**Collected data**:
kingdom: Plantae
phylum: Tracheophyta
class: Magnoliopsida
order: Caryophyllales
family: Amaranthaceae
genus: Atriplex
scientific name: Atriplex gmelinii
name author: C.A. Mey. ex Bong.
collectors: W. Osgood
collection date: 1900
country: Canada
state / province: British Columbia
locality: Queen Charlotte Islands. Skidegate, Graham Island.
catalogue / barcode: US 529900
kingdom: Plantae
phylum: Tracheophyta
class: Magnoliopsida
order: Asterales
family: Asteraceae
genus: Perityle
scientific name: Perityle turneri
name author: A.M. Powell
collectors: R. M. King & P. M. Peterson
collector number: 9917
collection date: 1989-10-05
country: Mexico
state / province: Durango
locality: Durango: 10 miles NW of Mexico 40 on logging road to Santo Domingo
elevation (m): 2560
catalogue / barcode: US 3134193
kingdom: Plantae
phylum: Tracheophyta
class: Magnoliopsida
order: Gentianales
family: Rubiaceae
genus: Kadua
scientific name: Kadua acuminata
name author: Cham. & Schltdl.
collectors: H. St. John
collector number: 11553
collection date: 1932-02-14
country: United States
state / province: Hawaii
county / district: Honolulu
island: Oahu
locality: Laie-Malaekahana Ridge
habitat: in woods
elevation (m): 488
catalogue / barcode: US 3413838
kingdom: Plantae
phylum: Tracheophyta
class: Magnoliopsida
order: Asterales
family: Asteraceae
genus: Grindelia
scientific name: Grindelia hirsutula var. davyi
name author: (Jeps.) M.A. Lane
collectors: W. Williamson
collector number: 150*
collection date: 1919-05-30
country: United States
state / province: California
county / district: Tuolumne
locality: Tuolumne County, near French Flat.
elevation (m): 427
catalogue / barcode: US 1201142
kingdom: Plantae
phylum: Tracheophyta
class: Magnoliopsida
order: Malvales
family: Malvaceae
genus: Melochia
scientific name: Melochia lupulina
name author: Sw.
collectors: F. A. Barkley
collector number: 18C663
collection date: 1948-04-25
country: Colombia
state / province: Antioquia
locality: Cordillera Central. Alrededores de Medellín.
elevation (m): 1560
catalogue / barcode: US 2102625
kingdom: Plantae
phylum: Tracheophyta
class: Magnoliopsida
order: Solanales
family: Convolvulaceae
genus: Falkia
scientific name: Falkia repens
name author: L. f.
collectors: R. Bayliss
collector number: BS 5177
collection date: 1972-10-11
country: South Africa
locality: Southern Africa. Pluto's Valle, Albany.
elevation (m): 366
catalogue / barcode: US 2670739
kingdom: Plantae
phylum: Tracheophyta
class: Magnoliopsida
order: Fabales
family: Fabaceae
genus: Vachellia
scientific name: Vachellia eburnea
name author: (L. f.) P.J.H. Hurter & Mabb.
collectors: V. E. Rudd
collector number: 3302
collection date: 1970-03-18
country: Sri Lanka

**What you will do**:
Write out every line of the material above word for word.

**Written solution**:
kingdom: Plantae
phylum: Tracheophyta
class: Magnoliopsida
order: Caryophyllales
family: Amaranthaceae
genus: Atriplex
scientific name: Atriplex gmelinii
name author: C.A. Mey. ex Bong.
collectors: W. Osgood
collection date: 1900
country: Canada
state / province: British Columbia
locality: Queen Charlotte Islands. Skidegate, Graham Island.
catalogue / barcode: US 529900
kingdom: Plantae
phylum: Tracheophyta
class: Magnoliopsida
order: Asterales
family: Asteraceae
genus: Perityle
scientific name: Perityle turneri
name author: A.M. Powell
collectors: R. M. King & P. M. Peterson
collector number: 9917
collection date: 1989-10-05
country: Mexico
state / province: Durango
locality: Durango: 10 miles NW of Mexico 40 on logging road to Santo Domingo
elevation (m): 2560
catalogue / barcode: US 3134193
kingdom: Plantae
phylum: Tracheophyta
class: Magnoliopsida
order: Gentianales
family: Rubiaceae
genus: Kadua
scientific name: Kadua acuminata
name author: Cham. & Schltdl.
collectors: H. St. John
collector number: 11553
collection date: 1932-02-14
country: United States
state / province: Hawaii
county / district: Honolulu
island: Oahu
locality: Laie-Malaekahana Ridge
habitat: in woods
elevation (m): 488
catalogue / barcode: US 3413838
kingdom: Plantae
phylum: Tracheophyta
class: Magnoliopsida
order: Asterales
family: Asteraceae
genus: Grindelia
scientific name: Grindelia hirsutula var. davyi
name author: (Jeps.) M.A. Lane
collectors: W. Williamson
collector number: 150*
collection date: 1919-05-30
country: United States
state / province: California
county / district: Tuolumne
locality: Tuolumne County, near French Flat.
elevation (m): 427
catalogue / barcode: US 1201142
kingdom: Plantae
phylum: Tracheophyta
class: Magnoliopsida
order: Malvales
family: Malvaceae
genus: Melochia
scientific name: Melochia lupulina
name author: Sw.
collectors: F. A. Barkley
collector number: 18C663
collection date: 1948-04-25
country: Colombia
state / province: Antioquia
locality: Cordillera Central. Alrededores de Medellín.
elevation (m): 1560
catalogue / barcode: US 2102625
kingdom: Plantae
phylum: Tracheophyta
class: Magnoliopsida
order: Solanales
family: Convolvulaceae
genus: Falkia
scientific name: Falkia repens
name author: L. f.
collectors: R. Bayliss
collector number: BS 5177
collection date: 1972-10-11
country: South Africa
locality: Southern Africa. Pluto's Valle, Albany.
elevation (m): 366
catalogue / barcode: US 2670739
kingdom: Plantae
phylum: Tracheophyta
class: Magnoliopsida
order: Fabales
family: Fabaceae
genus: Vachellia
scientific name: Vachellia eburnea
name author: (L. f.) P.J.H. Hurter & Mabb.
collectors: V. E. Rudd
collector number: 3302
collection date: 1970-03-18
country: Sri Lanka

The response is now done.